Is health reform coming to the UK? Since the middle of the decade, the NHS has used a tariff system which pays a fixed price per procedure. Now, however, the Financial Times, reports that the UK plans for “public and private hospitals to compete on price for the treatment of NHS patients.” The reform calls for quality monitoring to ensure that quality does not slip.
What do British health economists think of the reforms?
- Zack Cooper, a health economist at the London School of Economics, said introducing price competition “would be a hugely retrograde step”. In ordinary markets, he said, people can see the trade-off between price and quality. “But in healthcare, it is difficult to measure quality, partly because the process is complex and partly because it may take days, weeks or even years for the outcome of treatment to become evident.” [In the U.S.], the use of fixed prices in the federally funded Medicare programme for the elderly has helped raise quality. “I’m very pro-competition in healthcare,” he said. “But price competition is not the right way to do it.”
- Anita Charlesworth, chief economist at the Nuffield Trust health think-tank, said the evidence from the 1990s, when family doctors could negotiate on price, was that a huge amount of time and money went in to pricing rather than the appropriateness or quality of care
- Nick Bosanquet, professor of health economics at Imperial College, London, argues in favour of price competition. “If you want a more flexible system it is illogical to have fixed prices, and after years of fixed prices in the NHS there is still a big variation in the quality of care.”

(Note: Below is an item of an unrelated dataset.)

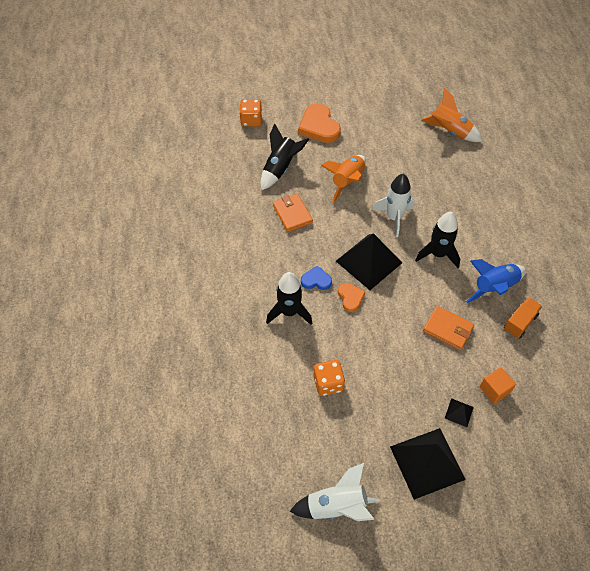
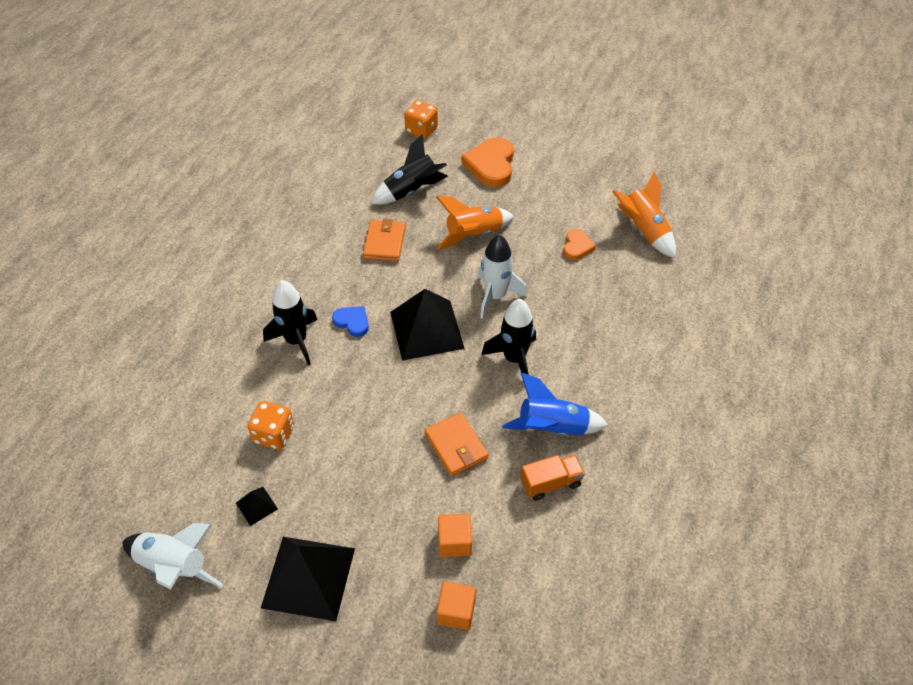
camera: 30 degrees right, 5 degrees down
orange heart [338,283,365,312] -> orange heart moved to [563,229,596,260]
black pyramid [445,398,474,427] -> black pyramid moved to [236,487,278,526]
none -> orange cube [437,581,476,630]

In my opinion, the value of price competition depends on your perception of how well patients and government can judge quality. In a world without asymmetric information, it is clear that price competition is optimal. The government could buy medical services by optimizing along a continuum of quality and price. Even in the presence of asymmetric information, price competition can be a good thing especially if there are some observable–although imperfect–signals of quality.
If quality is completely unobservable, then providers would have an incentive to minimize quality and drive down price. Unless of course, patients take price as a signal for quality. In this case, higher priced providers could gain market share because of a false perception of quality.
In the case where the consumer would pay for medical services, one justification for fixed pricing would occur if the government is better able to measure quality than individuals. For instance, individuals may be better at judging quality in terms of office amenities and the physician’s bedside manner, but policymakers can better judge whether providers follow best practices and have superior outcomes on average. If society can agree that outcomes matter more than office amenities, than the government could regulate quality and counteract provider’s incentivize to drive down their costs to maximize profits.
It is not a foregone conclusion that the experts inside or outside the government can measure quality better than can patients. For instance, in the same FT article, Ms. Charlesworth, states that it “was ’particularly worrying’ that GPs will set local prices for mental health services where quality is even harder to measure than in acute care.” If quality is so difficult to measure, how can policymakers measure that quality has decreased after the implementation of price competition?